Years and years ago, during a closed-door meeting between our fathers, Cayden and I had made a childhood promise to always take care of the other.

We’d bonded over our psychopath fathers.

On our first visit as young children, we’d of course thought that we would be good friends. Then we’d both been informed separately that we should never trust the other.

Over time, that distrust had formed a bond of trust, and even still, as adults, we’d never called what we had together friendship.

Acknowledging our friendship would be seen as hostile.
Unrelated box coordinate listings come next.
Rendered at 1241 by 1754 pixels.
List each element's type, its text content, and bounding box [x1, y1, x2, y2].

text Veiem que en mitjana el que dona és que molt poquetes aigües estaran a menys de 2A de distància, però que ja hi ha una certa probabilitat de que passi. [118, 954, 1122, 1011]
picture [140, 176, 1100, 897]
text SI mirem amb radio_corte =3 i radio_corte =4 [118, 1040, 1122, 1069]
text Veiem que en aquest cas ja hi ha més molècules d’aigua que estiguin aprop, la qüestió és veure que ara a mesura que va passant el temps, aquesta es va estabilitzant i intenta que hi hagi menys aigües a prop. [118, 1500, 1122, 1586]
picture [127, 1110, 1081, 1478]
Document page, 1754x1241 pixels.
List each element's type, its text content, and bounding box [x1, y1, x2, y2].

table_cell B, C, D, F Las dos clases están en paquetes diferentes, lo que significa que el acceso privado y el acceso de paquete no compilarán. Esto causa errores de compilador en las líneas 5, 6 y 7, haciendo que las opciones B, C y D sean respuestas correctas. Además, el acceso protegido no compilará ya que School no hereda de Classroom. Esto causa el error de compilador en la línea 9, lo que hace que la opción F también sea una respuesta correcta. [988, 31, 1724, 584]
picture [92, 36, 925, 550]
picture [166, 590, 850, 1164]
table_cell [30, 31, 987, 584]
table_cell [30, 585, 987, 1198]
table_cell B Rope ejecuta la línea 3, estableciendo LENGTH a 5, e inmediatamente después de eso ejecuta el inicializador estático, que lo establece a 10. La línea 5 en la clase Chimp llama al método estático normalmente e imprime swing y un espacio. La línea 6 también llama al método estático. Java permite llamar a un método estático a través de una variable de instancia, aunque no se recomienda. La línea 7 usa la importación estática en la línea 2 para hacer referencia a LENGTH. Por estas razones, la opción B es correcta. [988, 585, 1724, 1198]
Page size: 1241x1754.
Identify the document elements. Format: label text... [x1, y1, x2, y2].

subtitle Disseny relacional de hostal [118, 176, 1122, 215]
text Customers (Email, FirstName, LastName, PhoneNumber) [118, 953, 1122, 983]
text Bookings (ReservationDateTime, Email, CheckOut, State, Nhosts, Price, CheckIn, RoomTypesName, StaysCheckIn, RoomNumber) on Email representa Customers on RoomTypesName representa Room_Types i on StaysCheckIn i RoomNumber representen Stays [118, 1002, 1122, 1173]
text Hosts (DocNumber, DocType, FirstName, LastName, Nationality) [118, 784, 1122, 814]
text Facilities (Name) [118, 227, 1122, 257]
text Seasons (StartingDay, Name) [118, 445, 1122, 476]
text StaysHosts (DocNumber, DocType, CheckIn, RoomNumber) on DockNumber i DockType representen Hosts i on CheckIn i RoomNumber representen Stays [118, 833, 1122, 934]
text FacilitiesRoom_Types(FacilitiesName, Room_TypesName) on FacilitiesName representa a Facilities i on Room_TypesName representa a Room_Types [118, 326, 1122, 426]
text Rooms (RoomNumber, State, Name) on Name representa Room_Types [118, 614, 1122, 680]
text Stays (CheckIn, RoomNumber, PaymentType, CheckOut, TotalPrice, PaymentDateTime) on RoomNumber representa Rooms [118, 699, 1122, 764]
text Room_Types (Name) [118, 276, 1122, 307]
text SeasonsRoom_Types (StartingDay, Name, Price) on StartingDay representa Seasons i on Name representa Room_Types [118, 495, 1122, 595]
We were powerful on our own. Together, we’d be seen as threats and be neutralized. So we maintained our distance, helped out where we could without appearing that we were, and ultimately pretended like we weren’t as good of friends as we were to protect ourselves and our family.

But during that closed-door meeting with our fathers when we were perhaps fourteen or fifteen, we’d realized that just because we weren’t allowed to be friends openly didn’t mean that we couldn’t be friends in private.

That day, we’d come up with a plan to always offer help when the other needed it.

“How will I know if you ever need anything?” I asked my childhood friend who I wasn’t actually allowed to be friends with.

“If you call, or I call, and ask you…” Cayden hesitated. “If I ask you if there’s anything good to eat, and you answer with, there’s never anything good to eat, we’ll know that the other is in trouble and needs help.”